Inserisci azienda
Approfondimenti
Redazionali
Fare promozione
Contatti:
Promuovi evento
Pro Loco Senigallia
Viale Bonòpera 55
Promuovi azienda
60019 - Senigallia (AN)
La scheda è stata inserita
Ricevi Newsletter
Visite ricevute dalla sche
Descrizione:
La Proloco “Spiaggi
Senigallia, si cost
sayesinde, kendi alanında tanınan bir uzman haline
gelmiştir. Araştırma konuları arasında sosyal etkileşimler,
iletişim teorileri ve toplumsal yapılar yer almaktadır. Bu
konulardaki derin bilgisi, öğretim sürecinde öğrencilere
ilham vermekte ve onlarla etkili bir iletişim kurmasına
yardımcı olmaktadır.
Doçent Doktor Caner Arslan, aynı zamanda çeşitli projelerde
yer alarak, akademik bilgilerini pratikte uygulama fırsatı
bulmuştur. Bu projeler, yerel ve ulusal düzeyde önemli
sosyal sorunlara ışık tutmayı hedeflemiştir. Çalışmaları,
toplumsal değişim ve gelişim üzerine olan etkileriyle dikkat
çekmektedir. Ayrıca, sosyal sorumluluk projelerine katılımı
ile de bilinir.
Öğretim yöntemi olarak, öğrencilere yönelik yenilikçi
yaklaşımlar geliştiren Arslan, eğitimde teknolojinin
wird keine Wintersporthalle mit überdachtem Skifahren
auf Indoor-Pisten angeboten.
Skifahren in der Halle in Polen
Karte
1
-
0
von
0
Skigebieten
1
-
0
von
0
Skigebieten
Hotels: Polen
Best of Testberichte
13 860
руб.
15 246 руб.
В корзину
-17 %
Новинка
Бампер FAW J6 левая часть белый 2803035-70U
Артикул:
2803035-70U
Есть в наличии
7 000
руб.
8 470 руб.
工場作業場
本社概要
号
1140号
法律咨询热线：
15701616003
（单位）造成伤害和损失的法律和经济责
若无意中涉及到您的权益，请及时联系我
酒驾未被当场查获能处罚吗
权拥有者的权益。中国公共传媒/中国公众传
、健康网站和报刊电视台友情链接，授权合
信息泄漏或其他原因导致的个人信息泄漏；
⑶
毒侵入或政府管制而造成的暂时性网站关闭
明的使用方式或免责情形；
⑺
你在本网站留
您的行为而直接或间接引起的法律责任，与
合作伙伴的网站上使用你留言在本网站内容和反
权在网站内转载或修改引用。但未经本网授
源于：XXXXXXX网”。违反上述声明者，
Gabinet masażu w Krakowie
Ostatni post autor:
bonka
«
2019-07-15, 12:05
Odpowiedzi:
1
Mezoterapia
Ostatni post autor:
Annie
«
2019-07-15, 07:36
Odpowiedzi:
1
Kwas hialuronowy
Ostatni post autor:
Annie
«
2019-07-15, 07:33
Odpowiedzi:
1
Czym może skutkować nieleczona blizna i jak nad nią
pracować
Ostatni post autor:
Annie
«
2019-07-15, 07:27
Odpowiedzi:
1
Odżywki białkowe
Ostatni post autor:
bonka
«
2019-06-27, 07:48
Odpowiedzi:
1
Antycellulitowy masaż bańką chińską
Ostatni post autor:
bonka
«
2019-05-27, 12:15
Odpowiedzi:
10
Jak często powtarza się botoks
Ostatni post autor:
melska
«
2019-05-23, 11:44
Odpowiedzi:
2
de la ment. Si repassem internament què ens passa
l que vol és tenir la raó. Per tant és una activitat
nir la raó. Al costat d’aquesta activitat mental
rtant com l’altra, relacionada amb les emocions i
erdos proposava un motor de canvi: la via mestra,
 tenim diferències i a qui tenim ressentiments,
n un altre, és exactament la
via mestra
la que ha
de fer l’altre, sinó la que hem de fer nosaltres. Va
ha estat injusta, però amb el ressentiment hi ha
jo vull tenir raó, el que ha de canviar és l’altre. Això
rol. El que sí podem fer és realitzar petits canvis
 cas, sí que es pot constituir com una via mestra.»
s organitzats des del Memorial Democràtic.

* **DIRECTIONS FOR THIS TASK**:
Reproduce the lines of the entries above verbatim, starting with the first line and ending after the line containing "bulmuştur. Bu projeler, yerel", with both of those lines included.

* **ANSWER FOR THE TASK**:
Inserisci azienda
Approfondimenti
Redazionali
Fare promozione
Contatti:
Promuovi evento
Pro Loco Senigallia
Viale Bonòpera 55
Promuovi azienda
60019 - Senigallia (AN)
La scheda è stata inserita
Ricevi Newsletter
Visite ricevute dalla sche
Descrizione:
La Proloco “Spiaggi
Senigallia, si cost
sayesinde, kendi alanında tanınan bir uzman haline
gelmiştir. Araştırma konuları arasında sosyal etkileşimler,
iletişim teorileri ve toplumsal yapılar yer almaktadır. Bu
konulardaki derin bilgisi, öğretim sürecinde öğrencilere
ilham vermekte ve onlarla etkili bir iletişim kurmasına
yardımcı olmaktadır.
Doçent Doktor Caner Arslan, aynı zamanda çeşitli projelerde
yer alarak, akademik bilgilerini pratikte uygulama fırsatı
bulmuştur. Bu projeler, yerel ve ulusal düzeyde önemli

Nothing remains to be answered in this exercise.